O Reino da Jordânia passou décadas sem produzir cinema, embora o país tenha servido de locação pra diversos sucessos ocidentais, como Indiana Jones e a Última Cruzada.
Captain Abu Raed (2007), co-produção com os EUA, serviu de mola pra indústria cinematográfica do país, além de ganhar alguns prêmios. Filme de estréia do diretor Amin Matalqa, jordaniano que vive nos EUA desde criança, onde estudou cinema. Por um lado, cooperação com a indústria norte-americana certamente trará benefícios técnicos ao país árabe e poderá tornar os produtos mais competitivos no mercado mundial. Por outro lado, pode também significar uma estandardização dos roteiros e modos narrativos, algo como filmes com cara ocidental (leia-se estadunidense), falados em árabe e ambientados em cidades da região. Ambas as coisas podem ser sentidas em Captain Abu Raed.
O enredo gira em torno dum velho faxineiro do aeroporto de Amã, que, confundido com um piloto de avião pelas crianças de seu bairro, assume a identidade presumida pelos infantes e começa a inventar-lhes histórias de aventuras. Abu Raed, viúvo solitário, afeiçoa-se por seus admiradores e progressivamente passa a interessar-se por seus problemas e tentar ajudá-los. É então que a trama assume contornos mais dramáticos e entra no tema da violência doméstica.
O ponto forte do filme está na tridimensionalidade das personagens e ações. Abu Raed torna-se o protótipo da figura do vovô benigno, mas por um momento titubeia. Em sua disposição pra consertar a vida dos meninos, Raed demonstra estoicismo e autosacrifício, mas também dá tiros pela culatra. Às vezes, se meter na vida alheia, ainda que pra ajudar, atrapalha mais ainda.
Amã, território virgem pras lentes de cine, apresenta logradouros fascinantes, proporcionando ao espectador uma viagem dentro das viagens do pseudo-capitão Abu. Nadin Sawalha, como Abu Raed, está muito bem, assim como os meninos principais. O estreante Matalqa é bom diretor de elenco.
O fato de ser seu primeiro longa explica alguns deslizes como o roteiro que soa excessivamente arbitrário; tudo programado pra sair certinho no final. Pede-se um pouco demais da platéia às vezes, como acreditar que um faxineiro de aeroporto jordaniano tenha um apê tão amplo... A influência ocidental talvez justifique o tom melodramático de alguns momentos e a trilha sonora um pouco artificial. Por que recrutar um compositor norte-americano (Austin Wintory) pra mimetizar música do oriente médio, quando a região tem tanto a oferecer? Além disso, a música tem o costume de aparecer em momentos-chave da trama, condicionando a emoção do espectador.

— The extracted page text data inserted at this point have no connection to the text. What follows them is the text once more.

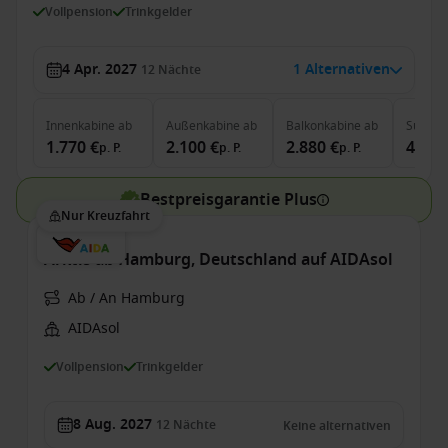
Vollpension
Trinkgelder
4 Apr. 2027
1 Alternativen
12
Nächte
Innenkabine
ab
Außenkabine
ab
Balkonkabine
ab
Suite
a
1.770 €
2.100 €
2.880 €
4.130
p. P.
p. P.
p. P.
Bestpreisgarantie Plus
Nur Kreuzfahrt
Arktis ab Hamburg, Deutschland auf AIDAsol
Ab / An Hamburg
AIDAsol
Vollpension
Trinkgelder
8 Aug. 2027
12
Nächte
Keine alternativen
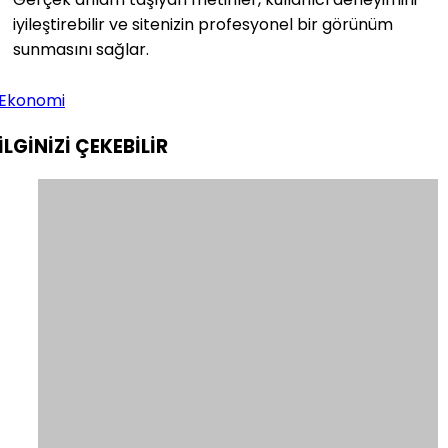
iyileştirebilir ve sitenizin profesyonel bir görünüm
sunmasını sağlar.
Ekonomi
İLGİNİZİ
ÇEKEBİLİR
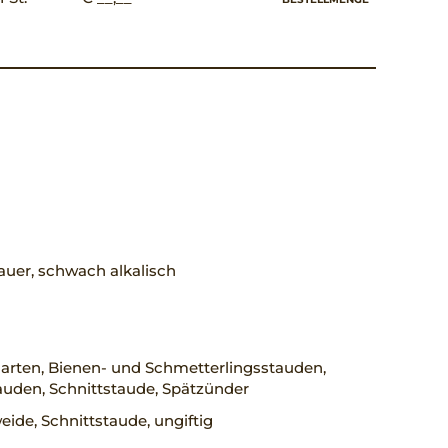
uer, schwach alkalisch
arten, Bienen- und Schmetterlingsstauden,
auden, Schnittstaude, Spätzünder
ide, Schnittstaude, ungiftig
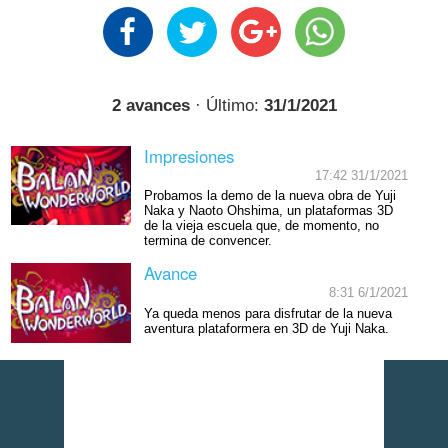
2 avances
· Último:
31/1/2021
Impresiones
17:42 31/1/2021
Probamos la demo de la nueva obra de Yuji
Naka y Naoto Ohshima, un plataformas 3D
de la vieja escuela que, de momento, no
termina de convencer.
Avance
8:31 6/1/2021
Ya queda menos para disfrutar de la nueva
aventura plataformera en 3D de Yuji Naka.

Feito pra agradar o mercado de “filmes de arte”, Captain Abu Raed é acessível, sensível, bem fotografado. Aquele tipo de película que nos faz sentir bem e emocionados no final.

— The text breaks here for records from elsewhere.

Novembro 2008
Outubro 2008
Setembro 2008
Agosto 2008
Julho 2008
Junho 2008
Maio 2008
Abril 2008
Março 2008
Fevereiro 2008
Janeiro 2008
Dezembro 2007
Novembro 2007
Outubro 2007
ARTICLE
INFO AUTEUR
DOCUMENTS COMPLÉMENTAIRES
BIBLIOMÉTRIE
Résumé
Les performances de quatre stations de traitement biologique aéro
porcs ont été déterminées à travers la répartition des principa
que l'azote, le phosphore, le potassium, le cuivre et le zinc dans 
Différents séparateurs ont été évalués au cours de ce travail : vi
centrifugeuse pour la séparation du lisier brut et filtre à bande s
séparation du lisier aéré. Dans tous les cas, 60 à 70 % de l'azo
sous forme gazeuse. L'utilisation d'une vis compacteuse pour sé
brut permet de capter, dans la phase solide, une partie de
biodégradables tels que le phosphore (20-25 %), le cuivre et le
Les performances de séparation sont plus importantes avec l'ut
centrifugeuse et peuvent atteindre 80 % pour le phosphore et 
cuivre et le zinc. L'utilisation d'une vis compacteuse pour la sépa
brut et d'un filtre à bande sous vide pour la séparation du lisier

Também nos apresenta um país árabe moderno, urbano, com mulheres pilotando aviões, muito maquiadas e sem burka. O cinema pode ser uma boa ferramenta pra percebermos o quanto temos em comum com pessoas que vivem tão distantes. Bem melhor do que depender dos comentários de jornalistas peudo-intelectuais e preconceituosos que xingam mulheres muçulmanas.